▶ _What is needed_: What lines below include the string "ΔΙΟΝΥΣΟΥ"? Pick them out and copy them.

▶ _Input data_:
- Opening Delimiter -
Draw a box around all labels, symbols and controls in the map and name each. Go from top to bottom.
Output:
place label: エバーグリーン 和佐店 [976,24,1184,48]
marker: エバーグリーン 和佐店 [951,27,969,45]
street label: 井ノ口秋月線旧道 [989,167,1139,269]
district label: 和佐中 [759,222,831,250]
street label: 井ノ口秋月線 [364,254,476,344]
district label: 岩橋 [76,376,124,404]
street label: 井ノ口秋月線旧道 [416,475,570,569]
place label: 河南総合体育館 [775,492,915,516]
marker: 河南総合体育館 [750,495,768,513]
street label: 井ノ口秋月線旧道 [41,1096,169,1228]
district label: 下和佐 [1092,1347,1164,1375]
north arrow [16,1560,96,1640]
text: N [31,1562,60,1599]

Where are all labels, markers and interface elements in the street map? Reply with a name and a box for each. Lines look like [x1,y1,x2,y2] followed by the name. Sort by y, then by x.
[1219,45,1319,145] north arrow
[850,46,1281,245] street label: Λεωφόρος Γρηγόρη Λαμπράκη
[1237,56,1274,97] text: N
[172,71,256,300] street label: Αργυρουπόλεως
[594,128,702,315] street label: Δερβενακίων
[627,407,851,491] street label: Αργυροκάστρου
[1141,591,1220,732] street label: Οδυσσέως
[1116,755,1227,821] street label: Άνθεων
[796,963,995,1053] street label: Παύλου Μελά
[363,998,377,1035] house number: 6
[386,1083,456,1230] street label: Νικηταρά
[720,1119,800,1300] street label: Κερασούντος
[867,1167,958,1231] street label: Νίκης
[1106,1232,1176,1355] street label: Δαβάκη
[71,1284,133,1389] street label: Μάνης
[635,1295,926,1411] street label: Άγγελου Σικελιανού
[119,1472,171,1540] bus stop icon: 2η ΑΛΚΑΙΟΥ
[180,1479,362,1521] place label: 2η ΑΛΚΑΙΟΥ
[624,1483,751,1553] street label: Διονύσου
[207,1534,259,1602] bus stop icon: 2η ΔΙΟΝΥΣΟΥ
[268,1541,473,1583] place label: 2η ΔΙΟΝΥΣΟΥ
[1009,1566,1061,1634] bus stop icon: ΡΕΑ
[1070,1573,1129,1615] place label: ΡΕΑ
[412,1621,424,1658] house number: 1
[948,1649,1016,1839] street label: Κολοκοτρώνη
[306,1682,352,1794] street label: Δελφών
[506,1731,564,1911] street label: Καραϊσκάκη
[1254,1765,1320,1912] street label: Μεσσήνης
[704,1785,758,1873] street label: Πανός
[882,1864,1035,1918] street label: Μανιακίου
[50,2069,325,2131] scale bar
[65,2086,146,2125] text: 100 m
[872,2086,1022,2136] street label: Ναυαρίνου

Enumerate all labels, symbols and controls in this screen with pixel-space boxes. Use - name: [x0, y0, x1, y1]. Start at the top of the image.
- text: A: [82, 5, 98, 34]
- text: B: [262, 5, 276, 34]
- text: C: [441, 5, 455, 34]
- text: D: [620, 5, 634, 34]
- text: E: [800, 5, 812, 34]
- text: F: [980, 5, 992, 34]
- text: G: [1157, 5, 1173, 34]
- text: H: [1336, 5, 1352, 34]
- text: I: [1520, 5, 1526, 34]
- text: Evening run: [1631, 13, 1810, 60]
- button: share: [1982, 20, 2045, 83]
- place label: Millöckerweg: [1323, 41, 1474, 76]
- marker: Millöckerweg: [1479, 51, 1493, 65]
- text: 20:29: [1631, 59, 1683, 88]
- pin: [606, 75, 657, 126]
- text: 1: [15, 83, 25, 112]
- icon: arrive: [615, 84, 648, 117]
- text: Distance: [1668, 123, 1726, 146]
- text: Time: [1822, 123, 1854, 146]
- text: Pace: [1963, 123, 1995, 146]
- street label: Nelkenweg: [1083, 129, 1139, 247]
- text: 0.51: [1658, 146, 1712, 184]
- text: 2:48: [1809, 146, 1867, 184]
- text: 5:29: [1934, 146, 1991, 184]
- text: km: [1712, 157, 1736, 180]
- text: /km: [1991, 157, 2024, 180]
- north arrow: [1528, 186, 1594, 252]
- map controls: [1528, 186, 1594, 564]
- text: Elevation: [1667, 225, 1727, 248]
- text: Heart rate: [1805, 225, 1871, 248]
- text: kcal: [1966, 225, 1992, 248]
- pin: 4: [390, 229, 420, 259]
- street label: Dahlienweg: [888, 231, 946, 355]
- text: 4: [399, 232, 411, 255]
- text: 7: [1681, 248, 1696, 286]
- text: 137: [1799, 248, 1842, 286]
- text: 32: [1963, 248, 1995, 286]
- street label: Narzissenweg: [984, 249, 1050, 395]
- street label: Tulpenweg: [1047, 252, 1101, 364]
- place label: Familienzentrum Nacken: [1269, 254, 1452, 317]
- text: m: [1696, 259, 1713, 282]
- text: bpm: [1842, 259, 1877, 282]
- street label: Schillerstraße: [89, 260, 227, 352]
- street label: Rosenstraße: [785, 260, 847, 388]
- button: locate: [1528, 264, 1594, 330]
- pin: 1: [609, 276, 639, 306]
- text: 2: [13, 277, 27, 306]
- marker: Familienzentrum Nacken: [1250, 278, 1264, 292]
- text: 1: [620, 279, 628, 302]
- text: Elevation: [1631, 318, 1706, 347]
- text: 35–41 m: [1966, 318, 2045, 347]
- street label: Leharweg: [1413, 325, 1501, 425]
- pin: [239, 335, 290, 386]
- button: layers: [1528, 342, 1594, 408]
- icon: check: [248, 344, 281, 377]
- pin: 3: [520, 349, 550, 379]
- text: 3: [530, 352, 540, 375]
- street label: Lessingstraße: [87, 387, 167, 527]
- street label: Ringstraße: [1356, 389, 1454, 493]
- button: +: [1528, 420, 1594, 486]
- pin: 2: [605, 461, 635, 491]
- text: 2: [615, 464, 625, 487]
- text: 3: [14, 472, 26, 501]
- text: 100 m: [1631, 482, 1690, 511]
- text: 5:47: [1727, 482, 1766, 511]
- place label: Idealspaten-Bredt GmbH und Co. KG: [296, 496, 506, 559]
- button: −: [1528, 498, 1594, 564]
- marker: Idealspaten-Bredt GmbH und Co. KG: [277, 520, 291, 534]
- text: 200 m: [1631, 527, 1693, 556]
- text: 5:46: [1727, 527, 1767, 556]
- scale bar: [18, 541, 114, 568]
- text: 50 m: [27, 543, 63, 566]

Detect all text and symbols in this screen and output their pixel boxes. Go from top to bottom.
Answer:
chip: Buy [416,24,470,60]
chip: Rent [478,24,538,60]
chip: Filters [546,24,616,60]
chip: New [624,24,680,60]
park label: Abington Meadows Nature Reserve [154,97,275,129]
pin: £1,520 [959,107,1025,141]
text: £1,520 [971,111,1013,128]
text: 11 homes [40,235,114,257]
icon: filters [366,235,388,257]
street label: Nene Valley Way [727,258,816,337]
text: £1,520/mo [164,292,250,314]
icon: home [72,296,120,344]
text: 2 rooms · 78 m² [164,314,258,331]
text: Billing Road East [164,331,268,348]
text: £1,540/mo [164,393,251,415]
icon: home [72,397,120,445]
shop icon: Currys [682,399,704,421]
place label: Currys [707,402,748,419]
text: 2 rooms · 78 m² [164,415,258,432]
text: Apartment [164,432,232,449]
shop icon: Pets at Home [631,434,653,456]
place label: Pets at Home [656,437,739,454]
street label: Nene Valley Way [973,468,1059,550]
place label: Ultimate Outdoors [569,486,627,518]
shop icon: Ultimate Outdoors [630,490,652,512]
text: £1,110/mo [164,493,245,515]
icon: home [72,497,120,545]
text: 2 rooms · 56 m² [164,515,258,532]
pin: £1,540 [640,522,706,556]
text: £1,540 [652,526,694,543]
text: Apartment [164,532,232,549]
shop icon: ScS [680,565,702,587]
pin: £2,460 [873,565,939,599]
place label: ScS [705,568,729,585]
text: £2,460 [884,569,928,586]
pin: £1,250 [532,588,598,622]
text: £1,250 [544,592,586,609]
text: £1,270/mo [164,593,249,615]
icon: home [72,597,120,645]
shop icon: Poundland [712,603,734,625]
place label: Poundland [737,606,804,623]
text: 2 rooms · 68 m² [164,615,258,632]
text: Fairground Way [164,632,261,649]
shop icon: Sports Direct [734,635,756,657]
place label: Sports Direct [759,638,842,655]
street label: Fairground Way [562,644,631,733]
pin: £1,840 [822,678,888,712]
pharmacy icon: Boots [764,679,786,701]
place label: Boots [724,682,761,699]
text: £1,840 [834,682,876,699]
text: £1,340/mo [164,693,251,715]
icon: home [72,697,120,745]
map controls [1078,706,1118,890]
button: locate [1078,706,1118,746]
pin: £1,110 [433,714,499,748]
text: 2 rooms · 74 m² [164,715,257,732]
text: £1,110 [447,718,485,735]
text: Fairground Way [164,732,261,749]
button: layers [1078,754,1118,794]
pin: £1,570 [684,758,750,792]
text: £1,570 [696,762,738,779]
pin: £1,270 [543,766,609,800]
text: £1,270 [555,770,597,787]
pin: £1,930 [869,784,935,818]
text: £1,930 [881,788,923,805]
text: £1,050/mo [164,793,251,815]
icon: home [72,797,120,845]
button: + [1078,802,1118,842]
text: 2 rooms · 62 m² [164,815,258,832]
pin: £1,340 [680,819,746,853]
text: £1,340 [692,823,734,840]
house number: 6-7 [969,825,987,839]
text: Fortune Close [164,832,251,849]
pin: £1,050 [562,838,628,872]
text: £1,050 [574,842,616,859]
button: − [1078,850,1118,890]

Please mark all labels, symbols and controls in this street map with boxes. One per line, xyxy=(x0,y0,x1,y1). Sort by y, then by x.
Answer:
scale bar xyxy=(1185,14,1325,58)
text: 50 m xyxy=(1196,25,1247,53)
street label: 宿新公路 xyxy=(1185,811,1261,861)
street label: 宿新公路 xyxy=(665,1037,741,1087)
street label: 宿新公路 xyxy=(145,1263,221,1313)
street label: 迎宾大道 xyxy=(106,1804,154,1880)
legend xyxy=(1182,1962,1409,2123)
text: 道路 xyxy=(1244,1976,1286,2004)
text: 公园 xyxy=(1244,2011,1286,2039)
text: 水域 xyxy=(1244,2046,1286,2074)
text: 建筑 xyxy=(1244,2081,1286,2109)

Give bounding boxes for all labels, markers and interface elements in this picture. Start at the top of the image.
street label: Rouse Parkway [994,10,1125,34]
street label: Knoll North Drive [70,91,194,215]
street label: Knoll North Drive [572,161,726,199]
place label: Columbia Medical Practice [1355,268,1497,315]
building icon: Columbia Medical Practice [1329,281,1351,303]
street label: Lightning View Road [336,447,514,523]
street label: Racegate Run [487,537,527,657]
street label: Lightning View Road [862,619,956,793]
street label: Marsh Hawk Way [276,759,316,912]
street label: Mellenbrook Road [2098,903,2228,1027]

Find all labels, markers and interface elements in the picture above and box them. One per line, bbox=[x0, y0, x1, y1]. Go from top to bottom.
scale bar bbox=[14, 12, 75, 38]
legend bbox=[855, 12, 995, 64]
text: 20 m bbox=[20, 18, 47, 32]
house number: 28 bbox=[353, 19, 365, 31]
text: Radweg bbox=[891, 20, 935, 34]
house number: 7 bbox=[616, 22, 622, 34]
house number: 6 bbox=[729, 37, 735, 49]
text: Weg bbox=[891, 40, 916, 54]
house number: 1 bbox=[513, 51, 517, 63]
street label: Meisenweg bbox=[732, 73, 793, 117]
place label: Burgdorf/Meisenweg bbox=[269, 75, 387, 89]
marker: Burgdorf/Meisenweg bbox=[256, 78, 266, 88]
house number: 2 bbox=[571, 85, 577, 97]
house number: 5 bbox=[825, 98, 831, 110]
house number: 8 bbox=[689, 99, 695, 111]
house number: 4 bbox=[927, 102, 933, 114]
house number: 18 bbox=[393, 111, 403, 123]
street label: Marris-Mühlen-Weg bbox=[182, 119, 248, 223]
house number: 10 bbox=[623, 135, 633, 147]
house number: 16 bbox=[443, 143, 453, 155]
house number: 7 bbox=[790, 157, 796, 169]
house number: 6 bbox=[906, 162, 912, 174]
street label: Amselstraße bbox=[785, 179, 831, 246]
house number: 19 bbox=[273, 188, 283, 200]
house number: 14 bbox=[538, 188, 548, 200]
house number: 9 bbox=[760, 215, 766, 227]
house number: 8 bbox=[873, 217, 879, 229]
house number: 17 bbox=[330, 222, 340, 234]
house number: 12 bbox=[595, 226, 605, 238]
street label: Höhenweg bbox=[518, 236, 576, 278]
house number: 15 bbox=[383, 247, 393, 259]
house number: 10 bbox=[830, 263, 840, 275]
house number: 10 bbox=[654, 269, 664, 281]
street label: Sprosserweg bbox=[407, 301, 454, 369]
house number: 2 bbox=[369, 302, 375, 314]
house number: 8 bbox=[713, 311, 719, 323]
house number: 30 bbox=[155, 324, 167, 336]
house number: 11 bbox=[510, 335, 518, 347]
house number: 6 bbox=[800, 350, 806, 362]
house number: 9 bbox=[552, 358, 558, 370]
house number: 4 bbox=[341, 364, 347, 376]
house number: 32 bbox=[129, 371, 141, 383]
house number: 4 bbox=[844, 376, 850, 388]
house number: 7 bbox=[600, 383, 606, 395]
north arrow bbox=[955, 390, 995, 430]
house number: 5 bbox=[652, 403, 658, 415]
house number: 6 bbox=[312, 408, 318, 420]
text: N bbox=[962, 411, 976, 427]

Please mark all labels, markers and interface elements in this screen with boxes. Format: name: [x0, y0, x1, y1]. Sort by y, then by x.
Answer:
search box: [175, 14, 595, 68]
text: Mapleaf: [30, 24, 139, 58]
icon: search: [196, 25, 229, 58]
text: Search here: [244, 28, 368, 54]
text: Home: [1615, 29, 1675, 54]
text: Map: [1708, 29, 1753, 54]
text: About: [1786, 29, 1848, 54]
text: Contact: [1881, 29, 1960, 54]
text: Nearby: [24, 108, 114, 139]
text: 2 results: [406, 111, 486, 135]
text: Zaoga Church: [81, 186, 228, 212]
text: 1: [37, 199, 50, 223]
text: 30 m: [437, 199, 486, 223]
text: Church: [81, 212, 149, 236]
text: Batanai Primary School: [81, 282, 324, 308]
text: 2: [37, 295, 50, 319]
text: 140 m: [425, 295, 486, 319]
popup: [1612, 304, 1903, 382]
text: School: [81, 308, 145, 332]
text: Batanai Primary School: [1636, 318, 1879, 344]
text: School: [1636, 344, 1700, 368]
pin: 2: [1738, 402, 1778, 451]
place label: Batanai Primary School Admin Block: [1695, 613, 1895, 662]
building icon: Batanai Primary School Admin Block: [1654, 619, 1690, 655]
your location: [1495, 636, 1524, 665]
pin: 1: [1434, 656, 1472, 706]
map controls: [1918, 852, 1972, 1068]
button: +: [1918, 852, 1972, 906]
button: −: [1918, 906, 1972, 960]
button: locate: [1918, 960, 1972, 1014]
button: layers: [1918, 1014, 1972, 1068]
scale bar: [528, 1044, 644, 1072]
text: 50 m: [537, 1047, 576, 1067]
- Closing Delimiter -
▶ _Written response_:
[207,1534,259,1602] bus stop icon: 2η ΔΙΟΝΥΣΟΥ
[268,1541,473,1583] place label: 2η ΔΙΟΝΥΣΟΥ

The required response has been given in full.